# Crossword puzzles-How to?



## Rhonlynn (Feb 13, 2009)

I downloaded a cross word puzzle book into Kindle 2. it's the Everything's musc Crossword puzzle book. I can't get the letters to type anywhere into the crosswords. any thoughts? The book does not give nay instructions, and when I push the 5 button, it doesn't go to the numbered boxes.--Rhonda


----------



## Oyjord (Feb 12, 2009)

Sorry I can't help you, but mind my asking what this book is you're speaking of?  I never even considered doing crosswords on the Kindle2, but wow, if I could (and also maybe sudoku?), that'd be brilliant!

Oy.


----------



## sherylb (Oct 27, 2008)

Rhonlynn-
As far as I know there is no way to do crosswords on a Kindle. I'm so sorry you got sucked into buying the crossword puzzle book.  I would call CS and demand my money back from them.
I just checked the website and there are a couple of pages of crossword books for the Kindle. Maybe someone's sick idea of a joke, I don't know.
I am going to email them and ask that they be deleted from the Kindle section. 
Sheryl


----------



## Rhonlynn (Feb 13, 2009)

the book was Everything crossword Music. It was apparently scanned,and I called CS, who downloaded it into his kindle,and it didn't work for him, either. To do word games, as of now, on the Kindle, We have to put the words in the note sections at the bottom,and check the answers page. So, he immediately refunded me,and it's not in my Kindle, now.

So, when you order a cross work kindle book, what you might be getting is scanned pages, even on a first run book. It is a huge file,and it does not work as cross words work...Stick to your written puzzle books, lol.

heck,i had trouble with my 5 button thing not searching in the browser or the Amazon store, but that might just had been a glitch. I had trouble with the seleciton buying, instead of sending me a sample too. it stuck on the word  buy, and not on the word sample. He said to give them  a call if it keeps happening. CS is pretty good on Amazon.com


----------



## Rhonlynn (Feb 13, 2009)

There are over 4-5 pages full of cross word books, and I think I will email Amazon.com as well. they refunded me right back. But I don't udnerstand the crossword books for sale. everything's been fine with the kindle 2 as of now. It still is. I love my Kindle. I think highlighted word searches would be easier than cross words, to do inside a kindle.


----------



## Ann in Arlington (Oct 27, 2008)

I think crossword puzzles could work pretty well on the K2 with the 5 way controller. . .but they've got to be set up properly.  Not going to work well on a K1 because the scrollbar/wheel system is inherently unable to left and right.  I expect someone will figure something out at some point. . .I agree the books shouldn't be kindlized if they don't work as one would expect. . . . 

Ann


----------



## mom133d (aka Liz) (Nov 25, 2008)

When I first got my K1, I looked into sudoku books. There were several listed.
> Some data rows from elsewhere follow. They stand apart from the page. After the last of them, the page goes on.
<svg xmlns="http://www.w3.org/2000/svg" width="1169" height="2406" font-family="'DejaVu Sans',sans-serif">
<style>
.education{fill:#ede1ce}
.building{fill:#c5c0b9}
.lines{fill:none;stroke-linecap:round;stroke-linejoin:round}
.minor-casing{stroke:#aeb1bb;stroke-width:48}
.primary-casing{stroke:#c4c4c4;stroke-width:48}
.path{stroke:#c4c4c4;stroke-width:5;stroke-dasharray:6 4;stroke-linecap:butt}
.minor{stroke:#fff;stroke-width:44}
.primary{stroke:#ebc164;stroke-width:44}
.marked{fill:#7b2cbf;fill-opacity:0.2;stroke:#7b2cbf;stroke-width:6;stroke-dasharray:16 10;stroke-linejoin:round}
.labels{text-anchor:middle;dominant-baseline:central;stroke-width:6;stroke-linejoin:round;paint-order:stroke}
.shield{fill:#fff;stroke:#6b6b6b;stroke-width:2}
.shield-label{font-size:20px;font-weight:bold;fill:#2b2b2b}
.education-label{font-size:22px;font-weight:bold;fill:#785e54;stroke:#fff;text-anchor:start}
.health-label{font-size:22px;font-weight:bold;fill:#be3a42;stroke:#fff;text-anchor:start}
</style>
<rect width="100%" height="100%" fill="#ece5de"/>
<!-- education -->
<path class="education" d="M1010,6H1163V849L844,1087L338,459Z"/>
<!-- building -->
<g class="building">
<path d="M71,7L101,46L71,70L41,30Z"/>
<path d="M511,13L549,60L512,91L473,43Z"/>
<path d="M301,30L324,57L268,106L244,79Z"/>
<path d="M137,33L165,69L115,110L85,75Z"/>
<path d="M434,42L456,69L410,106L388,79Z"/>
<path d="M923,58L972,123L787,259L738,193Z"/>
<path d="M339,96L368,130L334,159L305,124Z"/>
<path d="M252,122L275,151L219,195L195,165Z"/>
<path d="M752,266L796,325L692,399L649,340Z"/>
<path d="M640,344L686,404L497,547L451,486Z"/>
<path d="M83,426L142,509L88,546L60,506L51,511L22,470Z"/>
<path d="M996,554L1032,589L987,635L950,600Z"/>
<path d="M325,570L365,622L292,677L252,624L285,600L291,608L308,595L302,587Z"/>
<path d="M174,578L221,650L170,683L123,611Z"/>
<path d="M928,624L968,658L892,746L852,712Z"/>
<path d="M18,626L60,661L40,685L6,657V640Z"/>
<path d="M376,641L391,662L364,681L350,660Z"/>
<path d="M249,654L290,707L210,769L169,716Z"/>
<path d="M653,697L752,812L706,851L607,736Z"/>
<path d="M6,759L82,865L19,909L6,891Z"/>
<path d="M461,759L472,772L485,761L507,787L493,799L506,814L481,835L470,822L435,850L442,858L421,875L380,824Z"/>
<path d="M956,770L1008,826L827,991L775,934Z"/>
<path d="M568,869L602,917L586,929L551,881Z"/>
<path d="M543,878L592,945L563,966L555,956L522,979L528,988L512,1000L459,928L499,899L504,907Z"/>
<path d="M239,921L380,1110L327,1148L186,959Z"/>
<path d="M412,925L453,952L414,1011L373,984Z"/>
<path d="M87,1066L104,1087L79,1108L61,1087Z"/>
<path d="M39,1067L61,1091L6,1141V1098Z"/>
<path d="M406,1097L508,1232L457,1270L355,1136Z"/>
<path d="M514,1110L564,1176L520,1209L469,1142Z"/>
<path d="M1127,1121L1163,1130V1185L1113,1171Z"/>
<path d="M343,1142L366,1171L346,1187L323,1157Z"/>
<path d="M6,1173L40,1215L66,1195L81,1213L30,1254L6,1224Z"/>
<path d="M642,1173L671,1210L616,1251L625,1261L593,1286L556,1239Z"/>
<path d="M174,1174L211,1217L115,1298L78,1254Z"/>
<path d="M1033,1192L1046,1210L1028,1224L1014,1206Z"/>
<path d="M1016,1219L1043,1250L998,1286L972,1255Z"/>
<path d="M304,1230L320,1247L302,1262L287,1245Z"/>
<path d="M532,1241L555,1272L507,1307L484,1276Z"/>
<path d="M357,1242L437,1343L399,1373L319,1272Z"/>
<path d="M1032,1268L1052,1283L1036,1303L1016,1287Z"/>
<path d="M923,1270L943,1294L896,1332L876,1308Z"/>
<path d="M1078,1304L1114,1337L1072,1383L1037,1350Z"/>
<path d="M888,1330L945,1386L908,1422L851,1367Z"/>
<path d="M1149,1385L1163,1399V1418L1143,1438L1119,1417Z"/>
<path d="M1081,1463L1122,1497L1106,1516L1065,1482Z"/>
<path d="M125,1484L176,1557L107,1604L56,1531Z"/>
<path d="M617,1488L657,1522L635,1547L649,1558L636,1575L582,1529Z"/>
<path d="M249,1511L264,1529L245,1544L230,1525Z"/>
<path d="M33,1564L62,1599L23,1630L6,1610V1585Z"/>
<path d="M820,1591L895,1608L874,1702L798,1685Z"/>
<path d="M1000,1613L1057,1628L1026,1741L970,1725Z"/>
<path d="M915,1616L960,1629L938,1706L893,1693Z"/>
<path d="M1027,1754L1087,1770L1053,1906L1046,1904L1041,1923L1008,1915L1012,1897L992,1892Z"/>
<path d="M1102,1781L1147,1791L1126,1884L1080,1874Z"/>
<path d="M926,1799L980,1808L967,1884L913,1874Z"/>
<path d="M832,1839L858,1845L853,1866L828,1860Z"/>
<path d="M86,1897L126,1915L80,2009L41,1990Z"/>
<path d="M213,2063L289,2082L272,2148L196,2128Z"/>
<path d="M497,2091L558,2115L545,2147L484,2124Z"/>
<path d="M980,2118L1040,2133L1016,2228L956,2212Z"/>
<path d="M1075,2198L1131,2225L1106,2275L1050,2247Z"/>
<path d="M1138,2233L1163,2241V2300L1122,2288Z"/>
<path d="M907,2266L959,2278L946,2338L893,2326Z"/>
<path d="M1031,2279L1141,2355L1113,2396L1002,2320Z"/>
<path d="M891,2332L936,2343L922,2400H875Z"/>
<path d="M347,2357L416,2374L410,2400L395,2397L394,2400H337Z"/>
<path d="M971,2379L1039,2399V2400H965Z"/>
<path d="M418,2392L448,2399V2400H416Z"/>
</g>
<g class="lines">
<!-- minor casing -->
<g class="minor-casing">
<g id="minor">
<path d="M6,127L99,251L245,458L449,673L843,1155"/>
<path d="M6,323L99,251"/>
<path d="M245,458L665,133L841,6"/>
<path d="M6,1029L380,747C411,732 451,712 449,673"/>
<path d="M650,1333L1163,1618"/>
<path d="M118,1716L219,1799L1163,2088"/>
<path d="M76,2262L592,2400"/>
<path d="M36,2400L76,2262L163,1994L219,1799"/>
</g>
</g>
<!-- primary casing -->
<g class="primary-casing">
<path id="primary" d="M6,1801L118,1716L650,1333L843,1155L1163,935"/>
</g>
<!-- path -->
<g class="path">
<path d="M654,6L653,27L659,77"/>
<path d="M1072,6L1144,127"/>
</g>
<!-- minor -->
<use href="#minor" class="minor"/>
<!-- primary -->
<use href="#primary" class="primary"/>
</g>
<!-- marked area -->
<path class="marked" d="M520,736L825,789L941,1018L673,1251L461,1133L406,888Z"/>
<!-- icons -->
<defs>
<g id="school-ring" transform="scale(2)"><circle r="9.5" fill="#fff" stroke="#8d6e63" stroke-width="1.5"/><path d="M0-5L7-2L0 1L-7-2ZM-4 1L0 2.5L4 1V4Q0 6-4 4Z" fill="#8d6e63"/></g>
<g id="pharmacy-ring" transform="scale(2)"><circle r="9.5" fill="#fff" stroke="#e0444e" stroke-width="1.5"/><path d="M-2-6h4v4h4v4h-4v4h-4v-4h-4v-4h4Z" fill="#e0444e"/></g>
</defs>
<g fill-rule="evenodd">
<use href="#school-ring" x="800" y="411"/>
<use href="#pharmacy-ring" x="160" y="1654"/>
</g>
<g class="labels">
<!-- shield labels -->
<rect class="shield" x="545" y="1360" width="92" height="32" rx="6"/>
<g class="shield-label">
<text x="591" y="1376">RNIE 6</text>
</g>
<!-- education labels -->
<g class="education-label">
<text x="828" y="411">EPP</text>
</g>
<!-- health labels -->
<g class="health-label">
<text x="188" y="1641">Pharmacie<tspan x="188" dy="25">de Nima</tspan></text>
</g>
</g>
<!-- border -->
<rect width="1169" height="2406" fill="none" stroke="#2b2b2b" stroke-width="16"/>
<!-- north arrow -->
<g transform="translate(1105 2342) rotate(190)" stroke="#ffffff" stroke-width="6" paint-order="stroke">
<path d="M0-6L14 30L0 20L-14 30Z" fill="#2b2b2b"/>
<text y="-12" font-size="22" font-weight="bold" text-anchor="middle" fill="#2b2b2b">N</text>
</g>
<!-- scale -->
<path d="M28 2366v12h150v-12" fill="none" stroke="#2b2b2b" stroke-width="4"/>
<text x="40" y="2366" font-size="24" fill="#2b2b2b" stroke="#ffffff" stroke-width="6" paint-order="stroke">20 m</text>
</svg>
One of them (Sudoku Logic Puzzles) said "You can print any version of a puzzle by photocopying your kindle showing the puzzle rather than working them out on scratch paper". I've decided to pass on any type of pen and paper books for the Kindle. Unless maybe its free. Then perhaps killing a few trees to do the puzzle might be ok...


----------



## Rhonlynn (Feb 13, 2009)

I completely bypassed the Kindle2, and found a free crossword applicaiton,and put it into my Ipod Touch. (It's hard too. It's really hard, but challenging,and fun).

--Rhonda


----------